リンパ液は、静脈角で合流するまでに「リンパ節」と呼ばれる器官をいくつも経由します。リンパ節はリンパ管をつなぐ中継地点のようなもので、リンパ液が回収した異物が静脈角に流れ込まないように除去する「フィルター」のような役割を持っています。


リンパ節は全身に600個ほどあります。主なリンパ節は以下のものが挙げられます。

  • 耳下腺リンパ節

    耳の下にあるリンパ節

  • 頸部(けいぶ)リンパ節

    首の左右にあるリンパ節

  • 鎖骨リンパ節

    鎖骨のくぼみ部分にあるリンパ節

  • 腋窩(えきか)リンパ節

    両脇の下にあるリンパ節

  • 腹部リンパ節

    おなかの中央部分にあるリンパ節

  • 鼠蹊(そけい)リンパ節

    両足の付け根部分にあるリンパ節

  • 膝窩(しっか)リンパ節

    膝の裏側にあるリンパ節

ほかにも全身に大小さまざまなリンパ節が存在します。特に首部分には、多くのリンパ節が集まっています。


手術やケガなどでリンパ節を取ったりし、リンパ液の流れが滞ると顔や足がむくむ、疲労感が抜けない、痛みがでるなどの影響が出ます。

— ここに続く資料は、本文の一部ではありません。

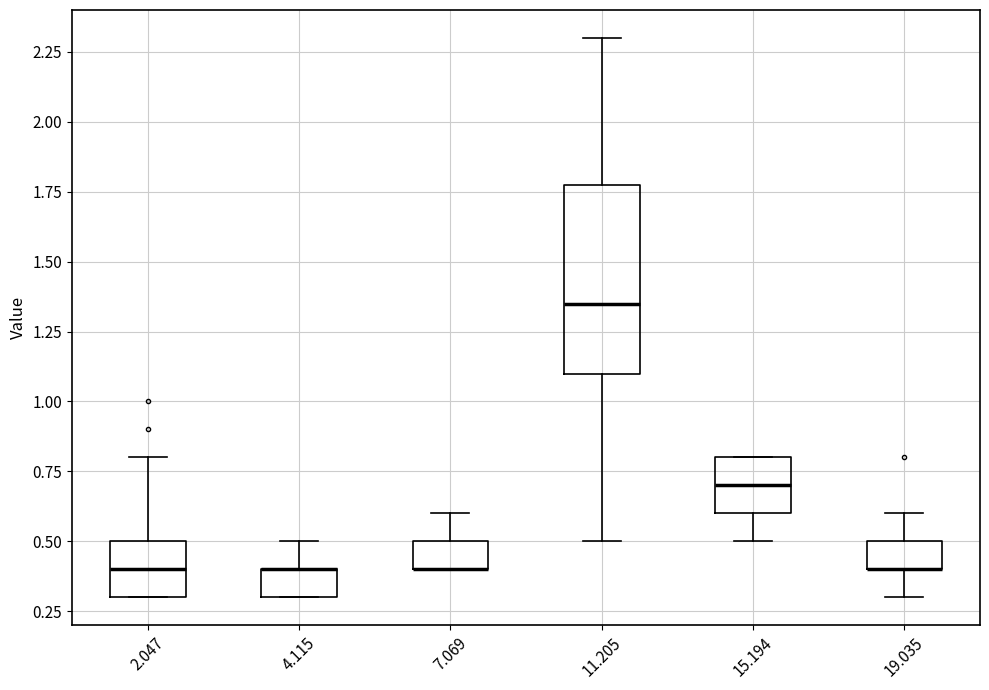

Which box is the tallest, from its lower edge to its upper edge?

11.205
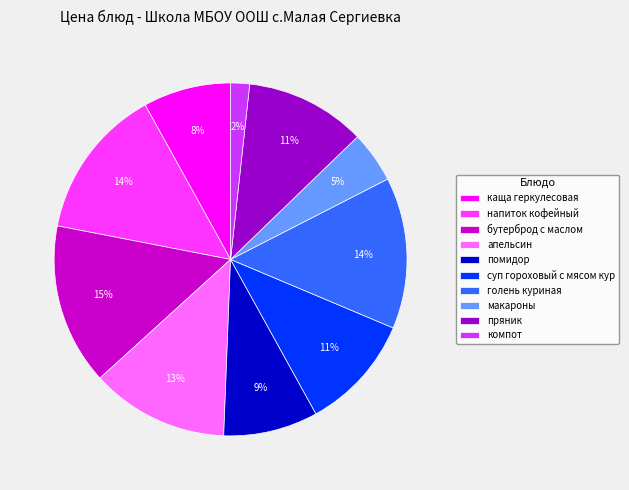

Combined, do помидор and напиток кофейный account for over 50%?

No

その場合はリンパの流れを良くするような部マッサージを行ってリンパ液の流れを活性化させると良いとされています。

■体調不良のときにリンパ節が腫れるのはなぜ?

細菌やウイルスなどによる感染症の際は、フィルターの役割を担うリンパ節が異物をたくさん除去するので、大きく膨らみます。そのため、病院の診察では、医師が「リンパ節の腫れ」を確認することがあります。


たとえば、頸部リンパ節などの首部分のリンパ節が腫れている場合は、風邪やインフルエンザ、また喉の感染症を起こしている恐れがあります。

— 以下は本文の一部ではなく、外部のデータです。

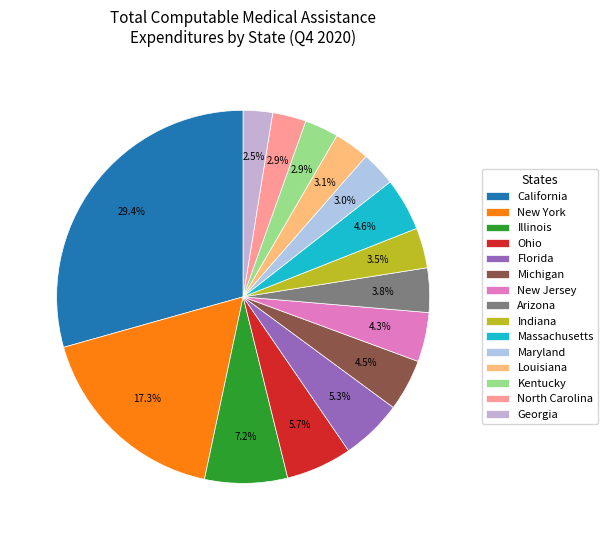

Between Ohio and California, which is larger?

California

また、リンパの病気として重篤なものに「悪性リンパ腫」があります。悪性リンパ腫は、リンパ球が悪性化し、異常増殖を起こし腫瘍を作ってしまう病気です。そのため、悪性リンパ腫になると患部のリンパ節が腫れることもあります。もしリンパ節が触れるほどひどく腫れている場合は、悪性リンパ腫など、何らかの異常が考えられますから早めに医師の診察を受けるといいでしょう。


リンパ節の腫れがひどい、なおらないなど症状がよくならない場合や慢性的な場合は、早めに医療機関を受診するようにしてくださいね。